Saved entries:

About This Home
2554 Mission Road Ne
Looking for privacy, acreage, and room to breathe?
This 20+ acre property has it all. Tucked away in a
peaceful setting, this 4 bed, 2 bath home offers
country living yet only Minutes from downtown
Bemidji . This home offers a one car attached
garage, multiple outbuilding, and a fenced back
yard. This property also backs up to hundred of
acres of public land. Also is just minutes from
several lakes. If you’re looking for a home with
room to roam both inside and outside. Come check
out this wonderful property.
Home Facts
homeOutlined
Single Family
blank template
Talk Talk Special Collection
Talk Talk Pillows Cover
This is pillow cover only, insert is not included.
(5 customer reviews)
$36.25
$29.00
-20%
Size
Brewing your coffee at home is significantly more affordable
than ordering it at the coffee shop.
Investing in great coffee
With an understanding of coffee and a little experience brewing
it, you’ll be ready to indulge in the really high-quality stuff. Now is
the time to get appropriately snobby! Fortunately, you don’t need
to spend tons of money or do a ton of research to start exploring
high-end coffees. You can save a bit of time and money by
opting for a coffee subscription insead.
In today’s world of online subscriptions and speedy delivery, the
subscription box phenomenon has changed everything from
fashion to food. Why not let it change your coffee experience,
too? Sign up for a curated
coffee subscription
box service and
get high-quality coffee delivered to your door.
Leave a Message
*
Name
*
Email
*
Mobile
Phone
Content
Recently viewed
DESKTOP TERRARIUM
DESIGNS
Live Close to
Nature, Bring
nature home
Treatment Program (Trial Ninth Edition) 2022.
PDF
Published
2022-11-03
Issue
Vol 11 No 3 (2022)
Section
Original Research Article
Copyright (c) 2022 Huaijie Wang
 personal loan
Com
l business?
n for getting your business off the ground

- _DIRECTIVE_:
Please report the number of lines in the data that include "business", with no other words.

- _PROBLEM SOLUTION_:
2